Starting Monday, town sewer department employees have been visiting several locations to test for problems in town sewer lines. Liquid smoke is pushed with a fan through an open manhole, alerting the employees to a potential problem when they see the smoke arise. Missing caps or cracked lines are often the culprit, although some citizens may notice smoke blowing through lines in their own homes, as well, including showers and sinks. The smoke is harmless, according to Nick Griffin, the head of the town sewer department.

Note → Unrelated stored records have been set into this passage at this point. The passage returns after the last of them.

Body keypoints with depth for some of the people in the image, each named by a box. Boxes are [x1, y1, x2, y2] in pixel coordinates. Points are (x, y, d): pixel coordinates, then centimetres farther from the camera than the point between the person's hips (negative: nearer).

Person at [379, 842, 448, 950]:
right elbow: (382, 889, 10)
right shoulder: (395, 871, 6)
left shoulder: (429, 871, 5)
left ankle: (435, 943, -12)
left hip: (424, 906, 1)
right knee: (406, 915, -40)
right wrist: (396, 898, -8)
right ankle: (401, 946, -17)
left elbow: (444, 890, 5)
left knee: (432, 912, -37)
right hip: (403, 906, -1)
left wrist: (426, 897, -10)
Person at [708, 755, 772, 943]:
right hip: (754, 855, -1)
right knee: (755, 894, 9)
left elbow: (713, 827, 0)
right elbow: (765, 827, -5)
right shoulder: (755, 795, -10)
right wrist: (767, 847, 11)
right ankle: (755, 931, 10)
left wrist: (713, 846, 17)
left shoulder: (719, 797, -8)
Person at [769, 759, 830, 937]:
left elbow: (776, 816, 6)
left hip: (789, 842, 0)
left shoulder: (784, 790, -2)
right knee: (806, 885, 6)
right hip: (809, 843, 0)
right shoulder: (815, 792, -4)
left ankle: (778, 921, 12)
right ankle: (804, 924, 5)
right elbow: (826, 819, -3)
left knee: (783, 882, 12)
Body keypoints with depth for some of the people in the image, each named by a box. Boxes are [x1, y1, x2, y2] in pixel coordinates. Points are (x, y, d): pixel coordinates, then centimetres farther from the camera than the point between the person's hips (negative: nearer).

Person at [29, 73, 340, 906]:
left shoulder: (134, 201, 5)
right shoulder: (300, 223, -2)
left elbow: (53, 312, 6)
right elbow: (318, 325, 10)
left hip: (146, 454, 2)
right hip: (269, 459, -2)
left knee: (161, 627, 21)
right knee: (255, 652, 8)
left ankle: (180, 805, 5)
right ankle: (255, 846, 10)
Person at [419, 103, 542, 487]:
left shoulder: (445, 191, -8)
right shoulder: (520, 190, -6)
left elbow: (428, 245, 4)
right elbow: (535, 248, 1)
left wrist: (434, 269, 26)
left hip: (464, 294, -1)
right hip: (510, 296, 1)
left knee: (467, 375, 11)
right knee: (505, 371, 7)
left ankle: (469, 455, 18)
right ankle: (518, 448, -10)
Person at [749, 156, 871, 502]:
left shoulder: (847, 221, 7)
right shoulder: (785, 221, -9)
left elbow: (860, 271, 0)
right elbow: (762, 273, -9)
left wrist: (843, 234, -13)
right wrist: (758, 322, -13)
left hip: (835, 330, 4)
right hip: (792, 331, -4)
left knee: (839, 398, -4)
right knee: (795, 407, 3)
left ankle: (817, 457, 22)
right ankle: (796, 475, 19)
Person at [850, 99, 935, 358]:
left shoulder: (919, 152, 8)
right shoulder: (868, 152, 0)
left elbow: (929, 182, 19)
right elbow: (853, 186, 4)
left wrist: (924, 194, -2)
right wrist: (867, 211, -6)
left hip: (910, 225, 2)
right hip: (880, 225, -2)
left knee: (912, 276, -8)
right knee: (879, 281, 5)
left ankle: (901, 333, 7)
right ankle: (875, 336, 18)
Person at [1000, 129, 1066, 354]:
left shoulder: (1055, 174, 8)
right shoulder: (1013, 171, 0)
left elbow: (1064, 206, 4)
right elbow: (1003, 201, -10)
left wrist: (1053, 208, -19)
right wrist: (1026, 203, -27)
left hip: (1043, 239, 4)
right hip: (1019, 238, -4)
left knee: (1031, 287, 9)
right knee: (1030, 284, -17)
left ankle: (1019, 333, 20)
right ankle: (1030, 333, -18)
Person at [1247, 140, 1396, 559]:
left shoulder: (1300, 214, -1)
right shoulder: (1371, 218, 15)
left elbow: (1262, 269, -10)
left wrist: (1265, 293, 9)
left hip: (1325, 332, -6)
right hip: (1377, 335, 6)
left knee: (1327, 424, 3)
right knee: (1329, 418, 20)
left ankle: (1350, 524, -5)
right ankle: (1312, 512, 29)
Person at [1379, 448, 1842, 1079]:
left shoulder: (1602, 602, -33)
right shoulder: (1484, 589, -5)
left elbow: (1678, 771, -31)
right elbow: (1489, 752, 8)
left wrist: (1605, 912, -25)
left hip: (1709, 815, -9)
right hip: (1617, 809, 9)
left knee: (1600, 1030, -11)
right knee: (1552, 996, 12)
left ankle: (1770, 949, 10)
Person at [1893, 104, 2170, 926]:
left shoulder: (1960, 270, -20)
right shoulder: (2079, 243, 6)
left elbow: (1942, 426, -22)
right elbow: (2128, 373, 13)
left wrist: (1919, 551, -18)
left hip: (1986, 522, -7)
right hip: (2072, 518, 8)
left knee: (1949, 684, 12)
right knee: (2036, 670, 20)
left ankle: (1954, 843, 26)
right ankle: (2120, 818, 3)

While cracked or broken lines do not impact customers’ bills month-to-month, they can contribute to overall increases in the bill, Griffin said. When it rains, the water can enter the broken areas of the sewer lines, mixing in with the actual waste water. The combined water is then treated at the Water Reclamation Facility, forcing the town to pay for the treatment of both the waste and the rain water, driving their expenses up. Those extra expenses for the town can add up and contribute to higher bills overall for customers.

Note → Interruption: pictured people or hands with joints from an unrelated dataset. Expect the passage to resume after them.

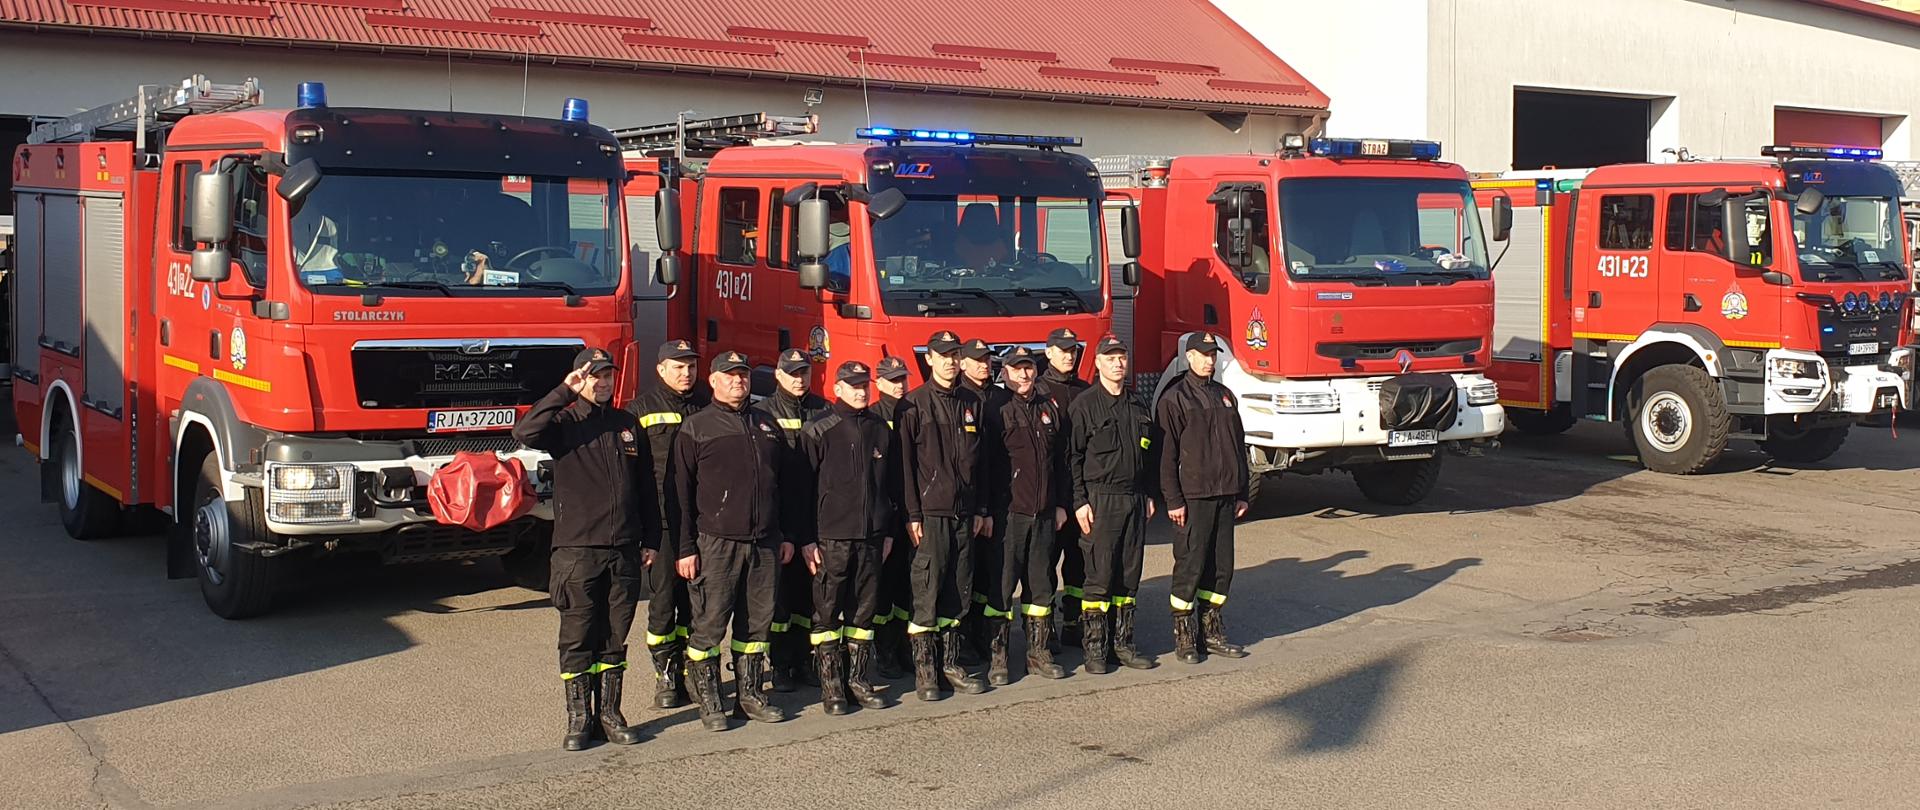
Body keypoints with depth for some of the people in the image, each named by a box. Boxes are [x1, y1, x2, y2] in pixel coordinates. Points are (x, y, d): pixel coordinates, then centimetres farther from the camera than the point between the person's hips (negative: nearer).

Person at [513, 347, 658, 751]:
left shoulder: (628, 424, 13)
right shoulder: (565, 423, 1)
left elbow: (645, 486, 16)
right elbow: (524, 432, -22)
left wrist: (650, 539, 13)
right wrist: (564, 393, -21)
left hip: (624, 551, 4)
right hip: (577, 551, -3)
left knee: (614, 638, 9)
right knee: (577, 638, 1)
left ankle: (610, 713, 17)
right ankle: (578, 718, 10)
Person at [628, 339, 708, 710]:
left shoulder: (707, 406, 12)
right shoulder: (643, 409, 3)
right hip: (662, 522, -3)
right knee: (663, 599, -1)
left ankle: (691, 671, 15)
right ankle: (665, 676, 7)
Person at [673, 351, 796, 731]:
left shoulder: (766, 425, 16)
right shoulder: (695, 428, 0)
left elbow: (783, 482, 20)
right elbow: (682, 492, -3)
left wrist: (787, 535, 15)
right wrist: (686, 548, -8)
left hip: (765, 543, 5)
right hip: (716, 544, -5)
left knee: (757, 623, 9)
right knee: (709, 624, -3)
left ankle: (751, 694, 20)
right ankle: (708, 702, 7)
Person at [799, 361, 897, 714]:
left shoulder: (880, 430, 12)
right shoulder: (819, 430, -3)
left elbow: (891, 484, 18)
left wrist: (888, 531, 14)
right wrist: (807, 539, -9)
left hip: (871, 537, 5)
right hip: (831, 537, -4)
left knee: (864, 611, 9)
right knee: (828, 613, -1)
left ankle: (860, 679, 18)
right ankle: (830, 685, 6)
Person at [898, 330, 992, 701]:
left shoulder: (972, 404, 12)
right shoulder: (915, 404, -3)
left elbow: (981, 461, 15)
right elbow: (905, 462, -6)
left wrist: (981, 509, 10)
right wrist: (912, 514, -11)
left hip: (964, 513, 5)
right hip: (930, 513, -5)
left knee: (957, 591, 9)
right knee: (927, 591, -4)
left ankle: (950, 663, 18)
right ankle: (924, 670, 3)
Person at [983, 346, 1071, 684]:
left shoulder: (1050, 409, 12)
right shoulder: (998, 410, -5)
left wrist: (1060, 504, 13)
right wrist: (986, 511, -10)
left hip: (1044, 513, 5)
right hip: (1007, 513, -5)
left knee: (1040, 585, 10)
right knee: (1002, 585, -2)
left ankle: (1038, 652, 19)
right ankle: (997, 658, 4)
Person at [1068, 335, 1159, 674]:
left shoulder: (1136, 407, 14)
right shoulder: (1084, 405, -5)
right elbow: (1073, 457, -7)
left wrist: (1148, 495, 15)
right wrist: (1080, 502, -12)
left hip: (1134, 501, 6)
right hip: (1100, 500, -6)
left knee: (1129, 577, 9)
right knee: (1099, 578, -5)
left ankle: (1123, 644, 17)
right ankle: (1094, 648, 1)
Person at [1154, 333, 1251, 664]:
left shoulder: (1225, 396, 15)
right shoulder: (1174, 399, -5)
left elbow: (1238, 446, 19)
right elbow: (1166, 454, -9)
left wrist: (1241, 494, 15)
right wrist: (1173, 500, -14)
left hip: (1225, 496, 6)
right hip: (1193, 498, -6)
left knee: (1221, 566, 8)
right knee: (1190, 566, -3)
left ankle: (1211, 631, 18)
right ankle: (1183, 636, 6)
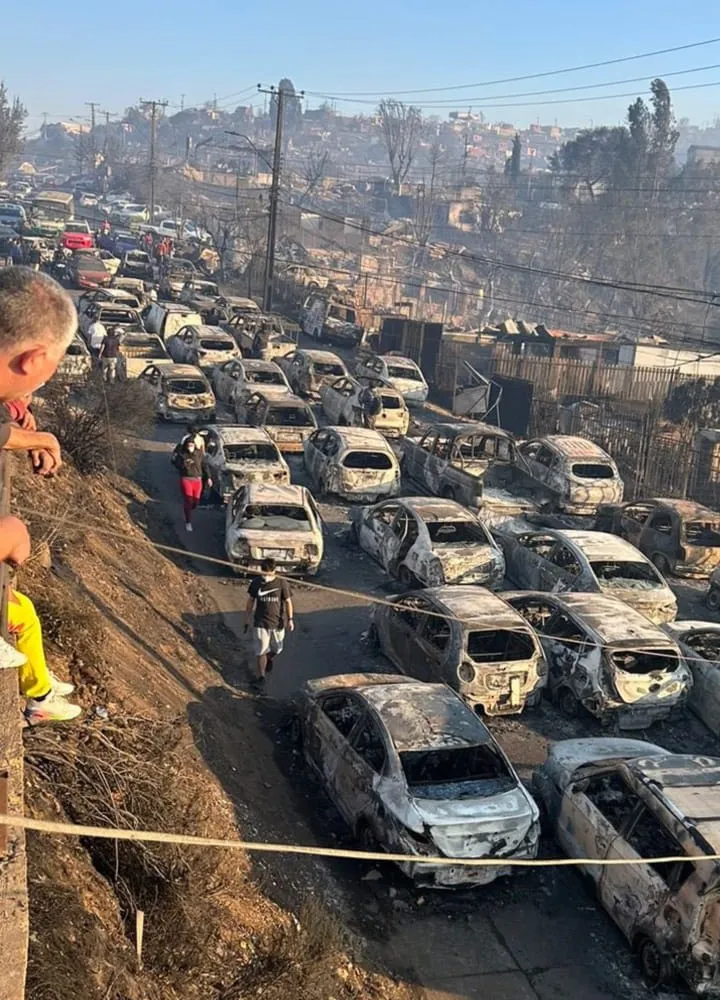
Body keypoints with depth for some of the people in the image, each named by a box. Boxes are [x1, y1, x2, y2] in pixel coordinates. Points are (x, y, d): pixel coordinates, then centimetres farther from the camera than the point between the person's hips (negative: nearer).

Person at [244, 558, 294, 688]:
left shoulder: (282, 583, -15)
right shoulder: (256, 582, -10)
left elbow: (288, 601, -7)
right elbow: (250, 601, 1)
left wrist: (290, 619, -10)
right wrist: (247, 619, 6)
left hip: (277, 622, 0)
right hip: (260, 623, 0)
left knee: (276, 649, 17)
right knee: (260, 651, 1)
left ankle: (270, 658, 52)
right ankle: (260, 676, 18)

Griffin said that most of the issues that they found as of 3 p.m. on Wednesday were relatively minor. While some of the issues were on town property, the majority have been discovered on private land. Problem areas have been marked with flags that the town will later use to relocated the trouble areas. “If you have a flag on your property, don’t pull it up,” Griffin said. “Call us at the town and we can discuss the problem with you.” While the town will explain the details of the problem, private property owners are responsible for repairing any issues.


The town alerted emergency services about the tests before beginning to reduce false alarms. Griffin expects to complete testing on Thursday.